[From Preston Jordan]
The following message was sent today regarding the Capital Improvement Plan (CIP) adoption on the Council agenda as item 6-3 tomorrow night. AS&R tried to get this Plan to include implementation of paint and sign improvements on cycling routes in 2010 with no success, and is trying again this year (the CIP is adopted every two years).
You can send messages to the Council at cityhall@albanyca.org.
Take care.
Preston Jordan
——– Original Message ——–
Subject: CIP, paint and signs
Date: Sun, 15 Jul 2012 14:19:11 -0700
From: Preston Jordan <mailto:pdjordan@lbl.gov><pdjordan@lbl.gov>
To: personal addresses removed, please use <mailto:cityhall@albanyca.org><cityhall@albanyca.org>
CC: Beth Pollard <mailto:bpollard@albanyca.org><bpollard@albanyca.org>, Judy Lieberman <mailto:JLieberman@albanyca.org><JLieberman@albanyca.org>, Jeff Bond <mailto:jbond@albanyca.org><jbond@albanyca.org>
Hello Council members-
You will again consider the proposed Capital Improvement Plan (CIP) for 2012 to 2017 at your meeting tomorrow. Albany Strollers & Rollers (AS&R) has previously requested the CIP include a project to implement the paint and sign cycling route improvements throughout the City. The CIP in the agenda packet still does not include such a project.
Please do not approve the CIP until it includes such a project. AS&R is not requesting this without thought, or in an ad hoc manner, but rather in accordance with the Active Transportation Plan (ATP) you adopted in April.
Action A of Policy 3.1 in the ATP states, “Implement all signage and striping-only projects identified in this plan by 2015.” (page 4-74) The ATP also states, “Painting street markings and erecting signs are low cost items that can be realized quickly. The Plan recommends that these paint and sign features receive priority, in an attempt to implement them quickly in advance of the overall projects.” (page 6-89) It is highly doubtful this goal can be accomplished in the six months following the adoption of the next CIP in mid-2014. Recent events underscore this, as detailed below the signature.
Thank you for your consideration.
Preston Jordan
for Albany Strollers & Rollers
***
AS&R has been requesting installation of sharrows and share-the-road signs on Masonic since last October as a needed safety feature during the Greenway closure.
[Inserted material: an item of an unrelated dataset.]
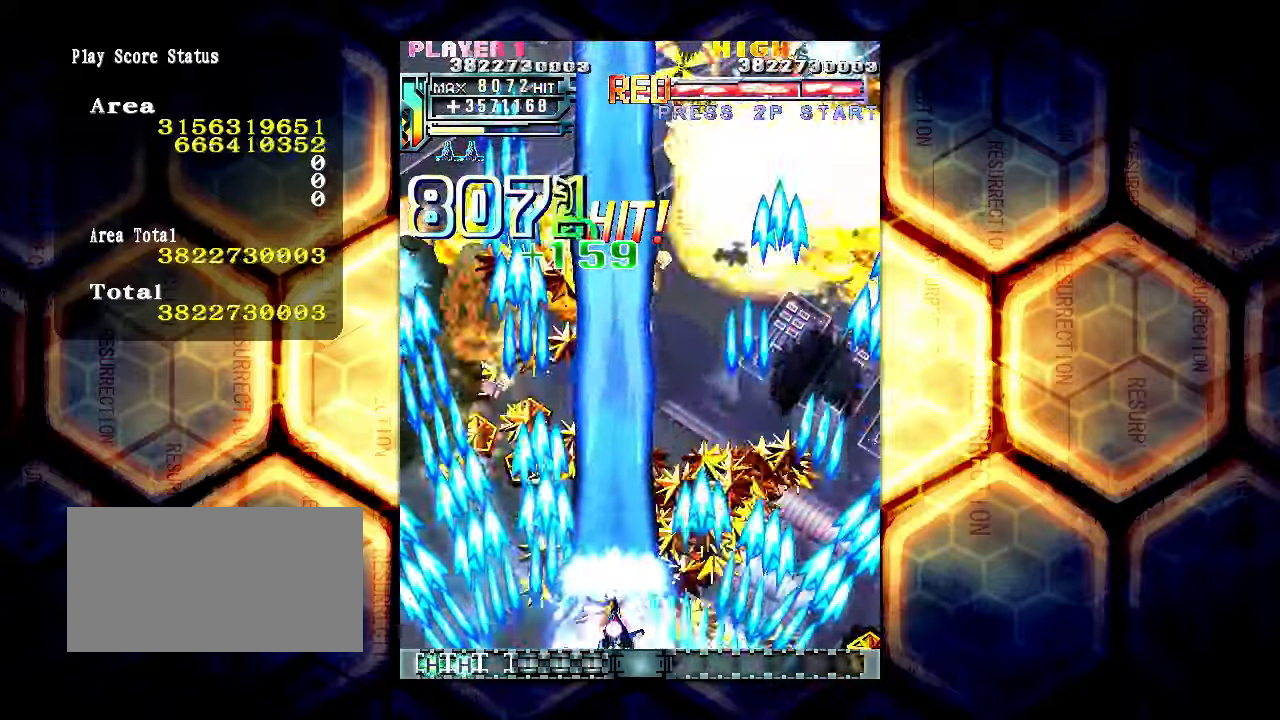
{"buttons": [], "left_stick": "left", "events": []}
AS&R was informed by staff they would be installed by the end of December. By the end of the month no sharrows had been painted and a few signs had been installed, all in the wrong color and many in the wrong position.
AS&R repeatedly asked staff in the following months when the sharrows would be painted and signs installed, but there was no definitive response. On June 7th, Patch published an article quoting staff as saying the sharrows would be painted and signs installed in two to three weeks
http://albany.patch.com/articles/bike-safety-signs-coming-to-masonic-avenue).
It is now five and a half weeks later, and more than nine months since the original request, and sharrows have not been painted or signs installed.
In October, AS&R asked for immediate installation of these features out of concern that some people riding on Masonic during the closure had less experience riding on roads with motorist volumes and speeds high as Masonic (which is validated to need motorist calming measures, which have also never been installed, in the 2000 Traffic Management Plan).
Unfortunately AS&R’s concern was underscored two weeks later when a parked motorist opened their car door into the face of a toddler in a cycling trailer, which also cast the child’s father off his bike into the road. The child required plastic surgery to his face and the father received a concussion (http://albany.patch.com/articles/toddler-father-on-bicycle-sent-to-hospital-after-getting-doored-by-driver). The father subsequently commented to the Traffic & Safety Commission that he normally rode on the Greenway path, and his son had post-traumatic stress syndrome from the accident.
AS&R requested sharrows based on quantitative research showing they reduce the likelihood of people biking being in a position to collide with a car door that is illegally opened in their path by a motorist (http://www.sfmta.com/cms/uploadedfiles/dpt/bike/Bike_Plan/Shared%20Lane%20Marking%20Full%20Report-052404.pdf). Because of such research results, sharrows were adopted into the Manual of Uniform Traffic Control Devices, which is manual of allowable roadway features used by engineers.
Albany has the second highest percentage of people cycling of any city in Contra Costa or Alameda counties. Ironically, Albany is the only city along the Bay from Richmond to San Leandro, and possibly beyond, without any sharrows.